Besides, has reported that 2.1 million avoidable deaths attributed to tuberculosis, malaria, diarrhoea, dengue, Japanese Encephalitis, Kala Azar, nutritional deficiencies, perinatal conditions and maternal conditions in India.
Since these are essentially water-borne diseases, it is difficult not to worry about India’s sanitation facilities and poor hygiene. The current standards of sanitation facilities in India look dismal with 33 percent of people having no access to toilets, and 50 percent of the entire Indian population defecating in the open.
Meanwhile, non-communicable diseases (NCDs) like cardiovascular disease, cancer, chronic respiratory disease, diabetes, and mental health conditions are adding to India’s woes. Cancer cases in India are on the rise. Unfortunately, here, they are detected at an advanced stage which calls for sophisticated cancer diagnostic equipments. On the other hand, most NCDs are lifestyle diseases and contrary to the popular belief, these are affecting more poor than the rich in the country.

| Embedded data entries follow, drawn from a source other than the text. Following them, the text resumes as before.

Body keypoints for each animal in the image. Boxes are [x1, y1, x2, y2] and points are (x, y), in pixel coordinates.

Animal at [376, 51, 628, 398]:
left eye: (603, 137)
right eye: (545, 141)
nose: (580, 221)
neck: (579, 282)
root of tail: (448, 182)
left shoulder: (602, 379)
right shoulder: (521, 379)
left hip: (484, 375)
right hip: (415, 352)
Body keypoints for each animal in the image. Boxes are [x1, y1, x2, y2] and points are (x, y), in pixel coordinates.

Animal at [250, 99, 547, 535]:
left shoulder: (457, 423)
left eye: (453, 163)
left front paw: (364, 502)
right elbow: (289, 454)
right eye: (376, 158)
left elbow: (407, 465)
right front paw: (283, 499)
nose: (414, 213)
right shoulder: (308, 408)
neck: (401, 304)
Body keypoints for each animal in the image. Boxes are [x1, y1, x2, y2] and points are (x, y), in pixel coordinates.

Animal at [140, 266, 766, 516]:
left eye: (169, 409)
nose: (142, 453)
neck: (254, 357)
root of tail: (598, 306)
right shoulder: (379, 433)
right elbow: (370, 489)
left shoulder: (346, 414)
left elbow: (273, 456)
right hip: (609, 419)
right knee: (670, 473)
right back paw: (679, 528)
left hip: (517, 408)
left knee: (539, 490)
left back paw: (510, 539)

A survey in the KG Halli region of Bangalore showed three-times higher prevalence of NCDs like diabetes and hypertension in city slums, in comparison to the affluent class. Also, older people and women were more likely to report chronic conditions. Published in international BioMed Central (BMC) Health Services Research medical journal, the survey also stated that over 80 percent of the poor patients were referred to a private healthcare centre or super-specialty hospitals by PHCs.

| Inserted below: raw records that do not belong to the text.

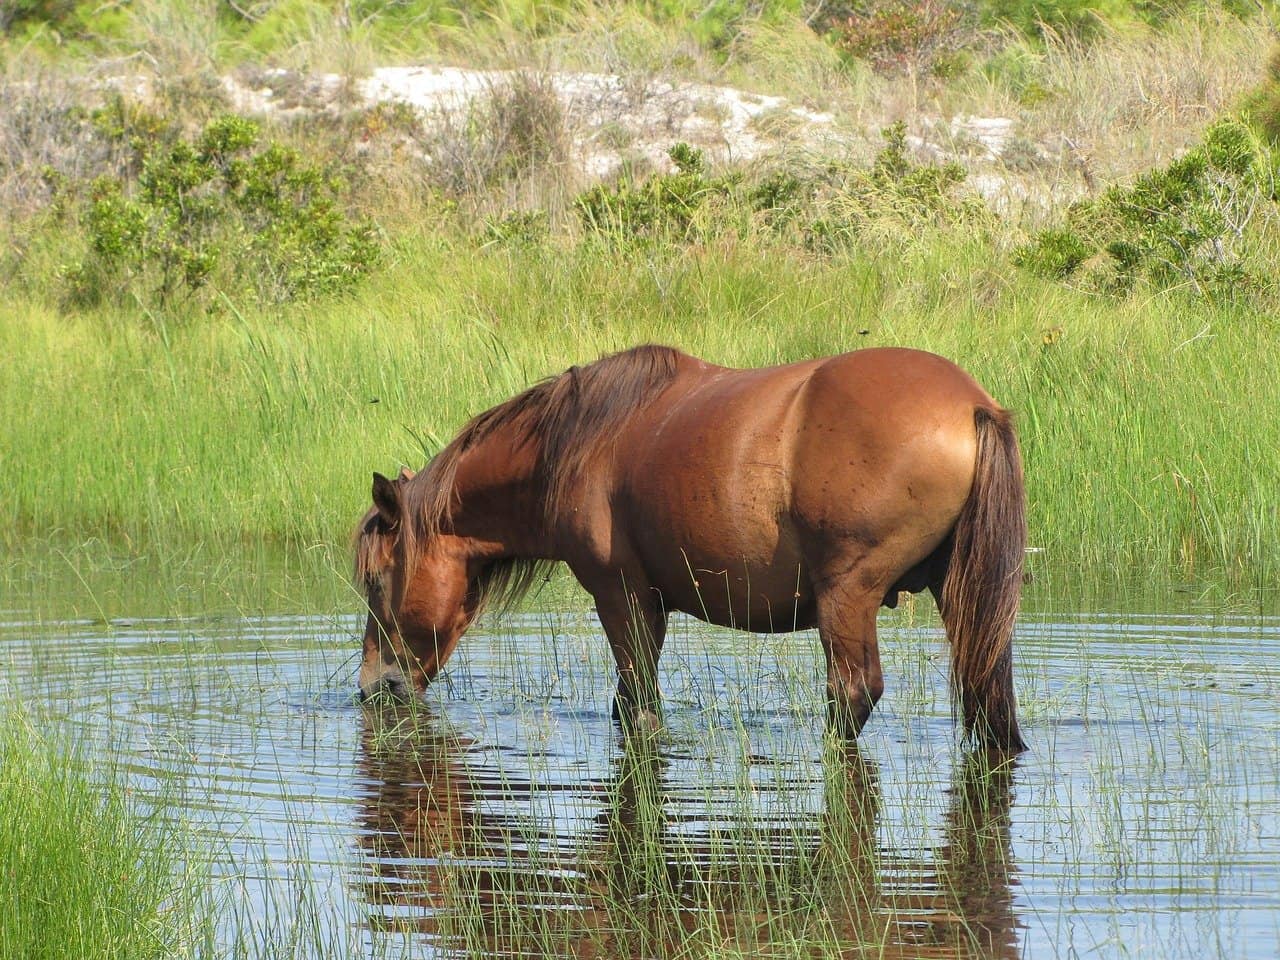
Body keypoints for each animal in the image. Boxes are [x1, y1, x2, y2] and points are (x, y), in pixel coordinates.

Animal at [353, 345, 1029, 752]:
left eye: (375, 580)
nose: (373, 686)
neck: (574, 444)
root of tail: (973, 406)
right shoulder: (650, 604)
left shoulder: (620, 595)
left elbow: (638, 707)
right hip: (964, 596)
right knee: (989, 699)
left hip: (848, 596)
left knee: (852, 695)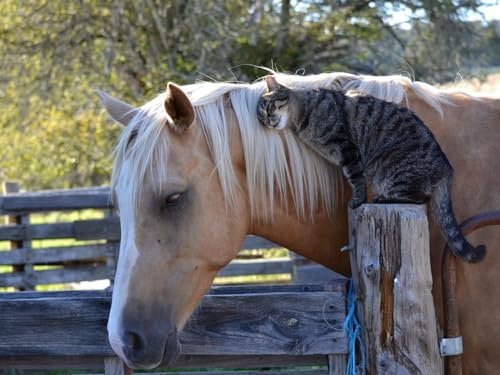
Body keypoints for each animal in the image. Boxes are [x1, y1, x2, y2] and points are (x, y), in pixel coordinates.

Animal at [258, 75, 484, 264]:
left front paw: (356, 200)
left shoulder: (347, 149)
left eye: (269, 107)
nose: (268, 121)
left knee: (418, 198)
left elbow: (356, 179)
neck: (304, 113)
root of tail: (446, 169)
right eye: (261, 118)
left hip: (386, 166)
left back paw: (383, 198)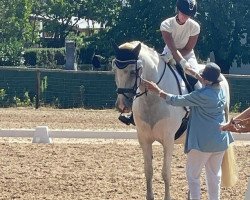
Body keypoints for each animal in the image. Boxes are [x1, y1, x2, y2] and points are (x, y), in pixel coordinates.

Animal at [112, 41, 229, 200]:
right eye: (115, 71)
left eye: (132, 71)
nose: (122, 106)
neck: (152, 99)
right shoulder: (144, 139)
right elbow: (148, 171)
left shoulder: (168, 140)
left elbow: (166, 173)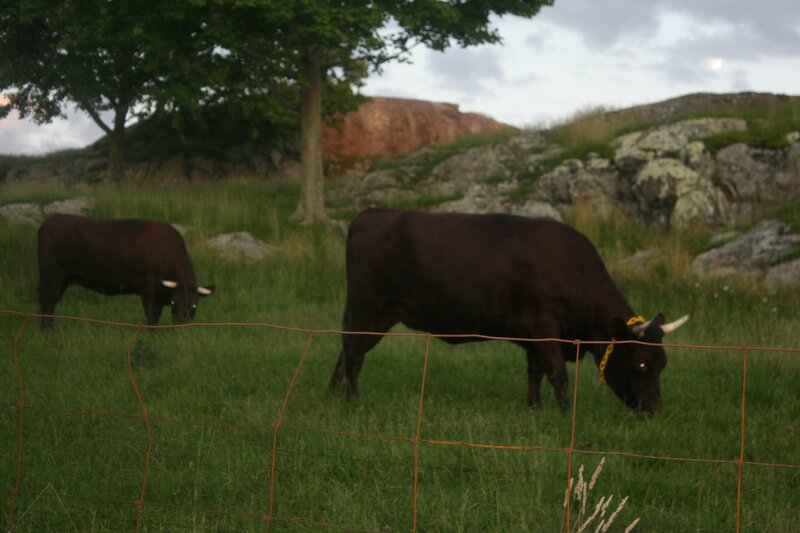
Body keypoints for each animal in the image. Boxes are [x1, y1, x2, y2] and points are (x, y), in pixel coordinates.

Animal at [37, 214, 214, 327]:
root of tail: (51, 220)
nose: (180, 326)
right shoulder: (147, 287)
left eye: (194, 305)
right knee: (47, 303)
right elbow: (152, 314)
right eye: (173, 302)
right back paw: (47, 330)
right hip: (53, 276)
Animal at [329, 208, 689, 413]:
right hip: (366, 305)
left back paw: (334, 392)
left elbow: (535, 372)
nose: (654, 410)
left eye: (664, 363)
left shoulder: (533, 334)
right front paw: (563, 415)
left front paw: (534, 408)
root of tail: (370, 214)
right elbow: (558, 374)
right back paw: (352, 400)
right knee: (353, 353)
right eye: (641, 364)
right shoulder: (545, 326)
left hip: (379, 314)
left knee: (347, 350)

Improved delivery in services at primary healthcare levels would require improved medical technology installed at PHCs. However, rising costs can impede such plans. The costs of NCDs like heart disease, stroke and diabetes alone could reduce the GDP in India, Russia and China by one to five percent within five years, as predicted by WHO. Besides, for medical technology to be accessible by both, urban and rural poor, we are in dire need of frugal yet breakthrough innovations in the health sector.

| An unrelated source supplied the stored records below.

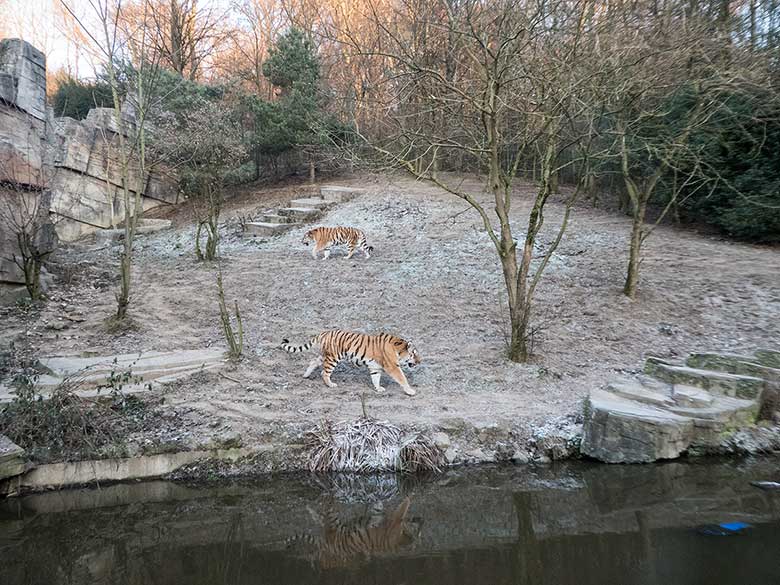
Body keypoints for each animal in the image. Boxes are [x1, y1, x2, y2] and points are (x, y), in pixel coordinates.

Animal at [280, 328, 420, 396]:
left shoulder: (375, 367)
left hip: (325, 355)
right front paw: (410, 391)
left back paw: (306, 375)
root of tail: (324, 333)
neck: (398, 349)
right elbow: (402, 378)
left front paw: (378, 388)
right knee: (325, 373)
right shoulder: (392, 367)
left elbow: (375, 378)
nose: (420, 361)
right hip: (333, 357)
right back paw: (331, 384)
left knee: (314, 361)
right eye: (414, 354)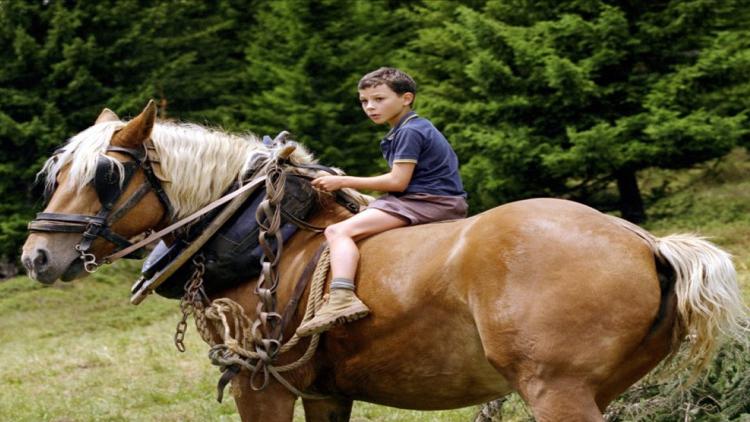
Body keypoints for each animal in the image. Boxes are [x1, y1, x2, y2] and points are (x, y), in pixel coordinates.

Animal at [20, 100, 748, 420]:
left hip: (559, 392)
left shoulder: (261, 386)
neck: (260, 242)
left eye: (106, 176)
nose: (35, 255)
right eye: (54, 175)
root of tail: (646, 242)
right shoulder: (321, 392)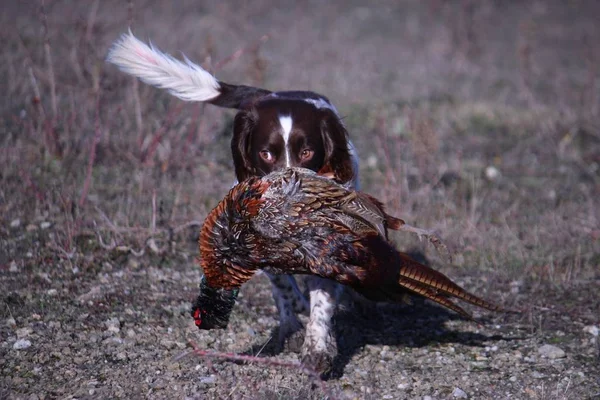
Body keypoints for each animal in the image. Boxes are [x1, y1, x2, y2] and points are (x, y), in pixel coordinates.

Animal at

The economic burden due to poor health conditions can cripple a country. Partnership between public and private players is the answer to solving some of these critical health issues of the country - partners who have the expertise, infrastructure, talent and willingness to partner to solve these issues. General Electric (GE) has been working towards healthier India partnering with many state governments to improve high end diagnostic imaging equipment in government hospitals through public-private-partnership (PPP). The company has one of the world’s largest innovation centres in India and has been developing affordable and accessible healthcare technology solutions.















Source: WHO

Clearly, Indians need more than roti, kapda aur makaan-
1. An umbrella of universal insurance, Medicaid and Medicare like that in the West
2. Healthcare on top of the priority list, medical infrastructure accessible to all with best utilisation of healthcare workforce
3. PPPs to boost the development of medical IT and infrastructure
4. Specialised research and development towards vulnerable groups
Arun Maira, Planning Commission member, aptly summarises the state of affairs in the IMS report, “Fixes to only parts of the system cannot produce the systemic changes required. In fact, some fixes to only a part, without considering their effects on other parts of the system, can backfire as indeed some are”.